Aim of the task: From the first line to the last, output the records exactly and drop any images.

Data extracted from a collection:
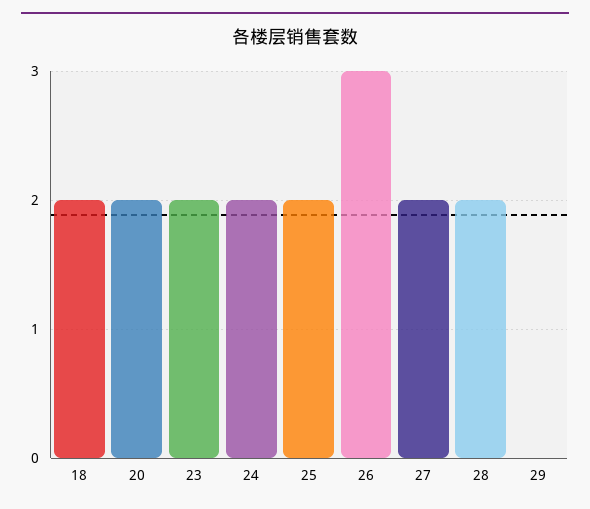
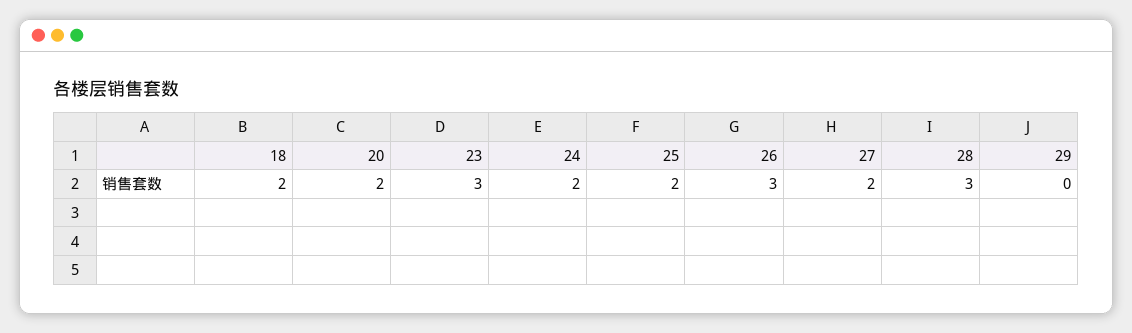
  {
    "18": 2,
    "20": 2,
-   "23": 2,
+   "23": 3,
    "24": 2,
    "25": 2,
    "26": 3,
    "27": 2,
-   "28": 2,
+   "28": 3,
    "29": 0
  }

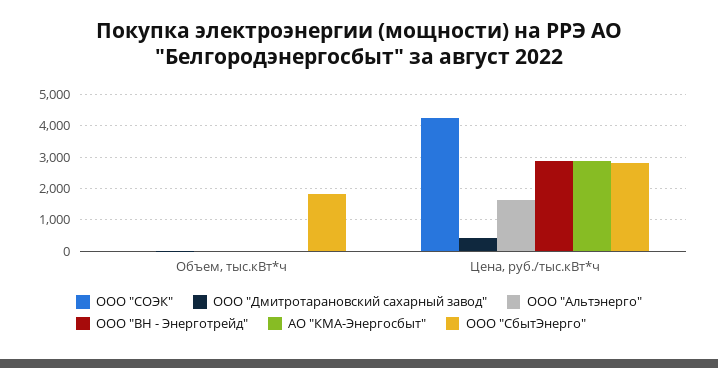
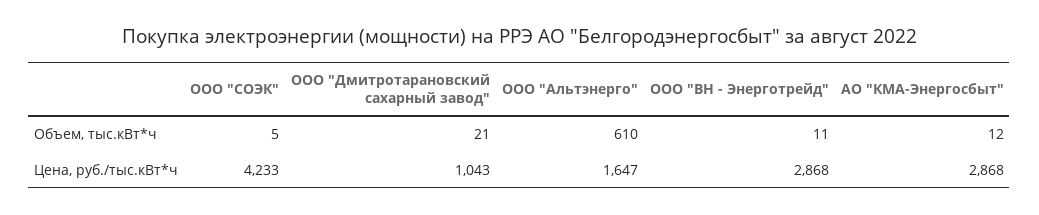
  {
    "ООО \"СОЭК\"": {
      "Объем, тыс.кВт*ч": 5,
      "Цена, руб./тыс.кВт*ч": 4233
    },
    "ООО \"Дмитротарановский сахарный завод\"": {
      "Объем, тыс.кВт*ч": 21,
-     "Цена, руб./тыс.кВт*ч": 400
+     "Цена, руб./тыс.кВт*ч": 1043
    },
    "ООО \"Альтэнерго\"": {
-     "Объем, тыс.кВт*ч": 0,
+     "Объем, тыс.кВт*ч": 610,
      "Цена, руб./тыс.кВт*ч": 1647
    },
    "ООО \"ВН - Энерготрейд\"": {
      "Объем, тыс.кВт*ч": 11,
      "Цена, руб./тыс.кВт*ч": 2868
    },
    "АО \"КМА-Энергосбыт\"": {
      "Объем, тыс.кВт*ч": 12,
      "Цена, руб./тыс.кВт*ч": 2868
-   },
+   }
-   "ООО \"СбытЭнерго\"": {
-     "Объем, тыс.кВт*ч": 1800,
-     "Цена, руб./тыс.кВт*ч": 2800
-   }
  }

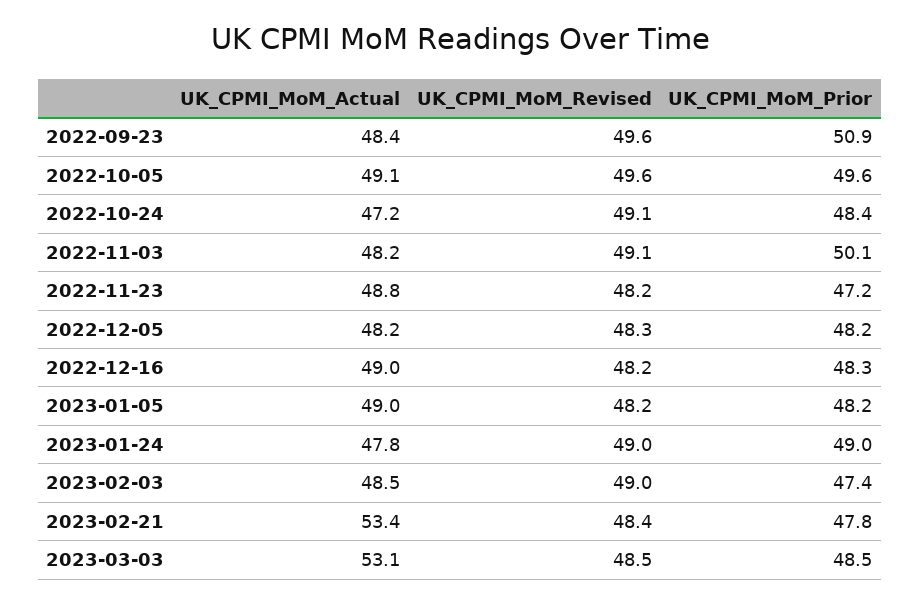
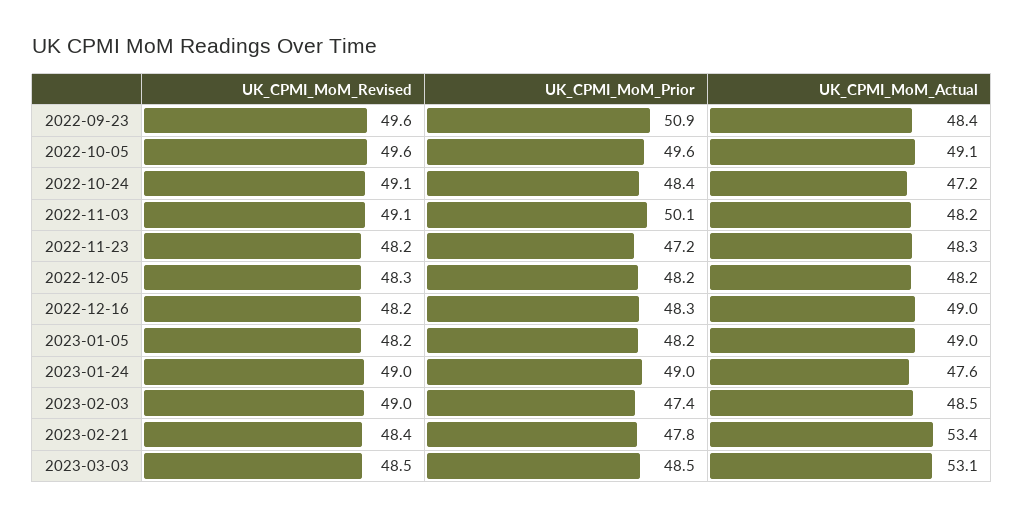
  {
    "UK_CPMI_MoM_Actual": {
      "2022-09-23": 48.4,
      "2022-10-05": 49.1,
      "2022-10-24": 47.2,
      "2022-11-03": 48.2,
-     "2022-11-23": 48.8,
+     "2022-11-23": 48.3,
      "2022-12-05": 48.2,
      "2022-12-16": 49,
      "2023-01-05": 49,
-     "2023-01-24": 47.8,
+     "2023-01-24": 47.6,
      "2023-02-03": 48.5,
      "2023-02-21": 53.4,
      "2023-03-03": 53.1
    },
    "UK_CPMI_MoM_Revised": {
      "2022-09-23": 49.6,
      "2022-10-05": 49.6,
      "2022-10-24": 49.1,
      "2022-11-03": 49.1,
      "2022-11-23": 48.2,
      "2022-12-05": 48.3,
      "2022-12-16": 48.2,
      "2023-01-05": 48.2,
      "2023-01-24": 49,
      "2023-02-03": 49,
      "2023-02-21": 48.4,
      "2023-03-03": 48.5
    },
    "UK_CPMI_MoM_Prior": {
      "2022-09-23": 50.9,
      "2022-10-05": 49.6,
      "2022-10-24": 48.4,
      "2022-11-03": 50.1,
      "2022-11-23": 47.2,
      "2022-12-05": 48.2,
      "2022-12-16": 48.3,
      "2023-01-05": 48.2,
      "2023-01-24": 49,
      "2023-02-03": 47.4,
      "2023-02-21": 47.8,
      "2023-03-03": 48.5
    }
  }

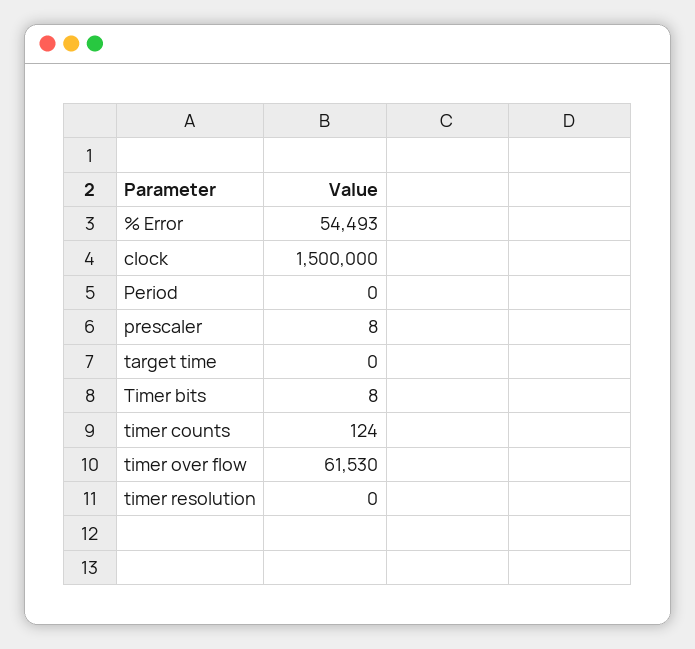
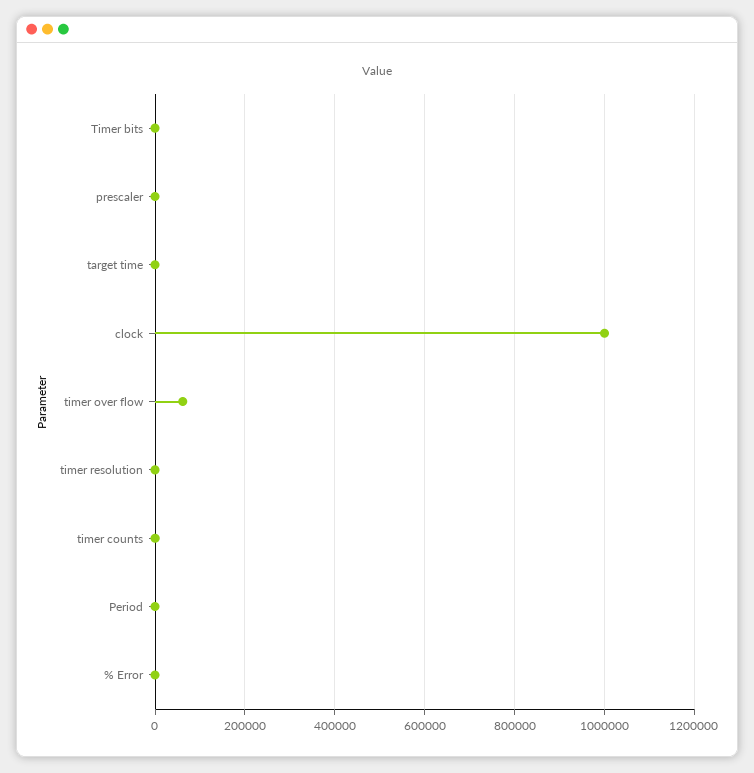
  {
-   "% Error": 54493,
+   "% Error": 0,
-   "clock": 1500000,
+   "clock": 1000000,
    "Period": 0,
    "prescaler": 8,
    "target time": 0,
    "Timer bits": 8,
    "timer counts": 124,
    "timer over flow": 61530,
    "timer resolution": 0
  }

Solution below:
  {
    "18": 2,
    "20": 2,
-   "23": 2,
+   "23": 3,
    "24": 2,
    "25": 2,
    "26": 3,
    "27": 2,
-   "28": 2,
+   "28": 3,
    "29": 0
  }

  {
    "ООО \"СОЭК\"": {
      "Объем, тыс.кВт*ч": 5,
      "Цена, руб./тыс.кВт*ч": 4233
    },
    "ООО \"Дмитротарановский сахарный завод\"": {
      "Объем, тыс.кВт*ч": 21,
-     "Цена, руб./тыс.кВт*ч": 400
+     "Цена, руб./тыс.кВт*ч": 1043
    },
    "ООО \"Альтэнерго\"": {
-     "Объем, тыс.кВт*ч": 0,
+     "Объем, тыс.кВт*ч": 610,
      "Цена, руб./тыс.кВт*ч": 1647
    },
    "ООО \"ВН - Энерготрейд\"": {
      "Объем, тыс.кВт*ч": 11,
      "Цена, руб./тыс.кВт*ч": 2868
    },
    "АО \"КМА-Энергосбыт\"": {
      "Объем, тыс.кВт*ч": 12,
      "Цена, руб./тыс.кВт*ч": 2868
-   },
+   }
-   "ООО \"СбытЭнерго\"": {
-     "Объем, тыс.кВт*ч": 1800,
-     "Цена, руб./тыс.кВт*ч": 2800
-   }
  }

  {
    "UK_CPMI_MoM_Actual": {
      "2022-09-23": 48.4,
      "2022-10-05": 49.1,
      "2022-10-24": 47.2,
      "2022-11-03": 48.2,
-     "2022-11-23": 48.8,
+     "2022-11-23": 48.3,
      "2022-12-05": 48.2,
      "2022-12-16": 49,
      "2023-01-05": 49,
-     "2023-01-24": 47.8,
+     "2023-01-24": 47.6,
      "2023-02-03": 48.5,
      "2023-02-21": 53.4,
      "2023-03-03": 53.1
    },
    "UK_CPMI_MoM_Revised": {
      "2022-09-23": 49.6,
      "2022-10-05": 49.6,
      "2022-10-24": 49.1,
      "2022-11-03": 49.1,
      "2022-11-23": 48.2,
      "2022-12-05": 48.3,
      "2022-12-16": 48.2,
      "2023-01-05": 48.2,
      "2023-01-24": 49,
      "2023-02-03": 49,
      "2023-02-21": 48.4,
      "2023-03-03": 48.5
    },
    "UK_CPMI_MoM_Prior": {
      "2022-09-23": 50.9,
      "2022-10-05": 49.6,
      "2022-10-24": 48.4,
      "2022-11-03": 50.1,
      "2022-11-23": 47.2,
      "2022-12-05": 48.2,
      "2022-12-16": 48.3,
      "2023-01-05": 48.2,
      "2023-01-24": 49,
      "2023-02-03": 47.4,
      "2023-02-21": 47.8,
      "2023-03-03": 48.5
    }
  }

  {
-   "% Error": 54493,
+   "% Error": 0,
-   "clock": 1500000,
+   "clock": 1000000,
    "Period": 0,
    "prescaler": 8,
    "target time": 0,
    "Timer bits": 8,
    "timer counts": 124,
    "timer over flow": 61530,
    "timer resolution": 0
  }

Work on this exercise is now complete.